Fourth, open the Pipelines tool from the Applications menu in your sandbox VM, and then select "Unmodifiable workflow" from the "Create a new job" menu, find "UnmodifiableRegenieDF12" and select "Create", then scroll down to the "Input JSON" and edit the options (see below). See Fig. 1 for a visual demonstration of the process.
Fill in the following json file options for the workflow (ensuring that the double quotes are kept):
regenie_unmod.pheno_file
: This field should have the full bucket path of your phenotype file, created in the first step and copied in the third.

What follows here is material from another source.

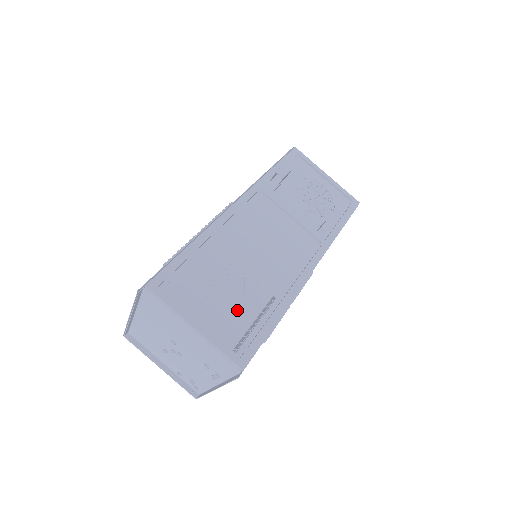
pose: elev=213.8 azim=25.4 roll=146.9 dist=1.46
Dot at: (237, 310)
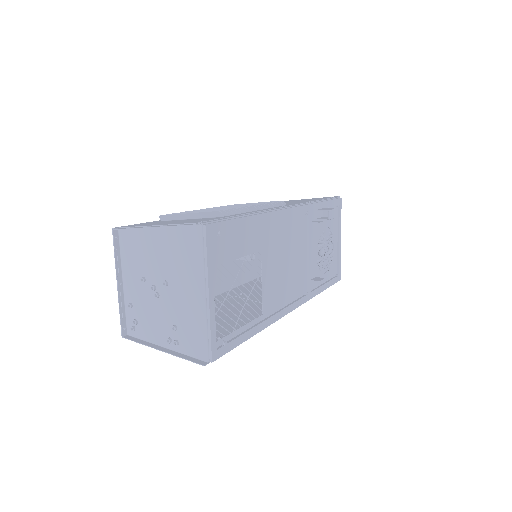
Dot at: occluded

E.g. gs://fg-production-sandbox-X-red/myuser/myfolder/phenotypefile.txt
regenie_unmod.phenolist
: A comma-separated list of your phenotypes - these are the same as your phenotype column names in your phenotype file. Example value: "endpoint1,endpoint2"
regenie_unmod.phenodescriptionlist
: This should be the full bucket path of the phenotype description file you created in the second step and copied in the third step. E.g. gs://fg-production-sandbox-X-red/myuser/myfolder/phenotypedescriptionfile.txt
In addition, there are some other options you may wish to edit, depending on your phenotype or the GWAS model you plan to use:
regenie_unmod.covariates
: These are the covariates included in the analysis, as a comma-separated list. By default, this field contains the covariates used in core analysis.
regenie_unmod.test
: This should be either "additive", "recessive" or "dominant", depending on the type of test you want to use.
regenie_unmod.is_binary
: This input should be set to "true" if your endpoint is a binary case-control endpoint, and "false" if it is quantitative.
Fifth, once the json options have been edited, click "Submit" and navigate to the submitted job list by clicking on "Show pipeline jobs" under the "Submitted job" header on the front page of the Pipelines tool. Your REGENIE GWAS job should appear at the top of the list with the Name as "regenie_unmod" (hopefully in the "Running" state). Make a note of the (job) ID, as you will need it to download your results.
On completion (job state "Succeeded"), the results will be automatically copied to the User results PheWeb browser and the green library bucket specific for each data release:
/finngen/library-green/finngen_R[RELEASE]/unmodifiable_pipelines/UnmodifiableRegenieDF[RELEASE]/workflow_id
where [RELEASE] is the data freeze number (e.g. 12). E.g. for R12, to /finngen/library-green/finngen_R12/unmodifiable_pipelines/UnmodifiableRegenieDF12/
workflow_id.
The workflow_id will be the pipelines app ID for your job.
Alternatively, you can access the results outside the sandbox by navigating (using a web browser) to https://console.cloud.google.com/storage/browser/finngen-production-library-green/finngen_RX/unmodifiable_pipelines/UnmodifiableRegenieDFX
where X
is the FinnGen data freeze you ran the GWAS for (e.g. 12). You will need to log in with the same google account with which you access the FinnGen sandbox. In this page, look for the folder corresponding to your GWAS job ID and open it to access the GWAS output files.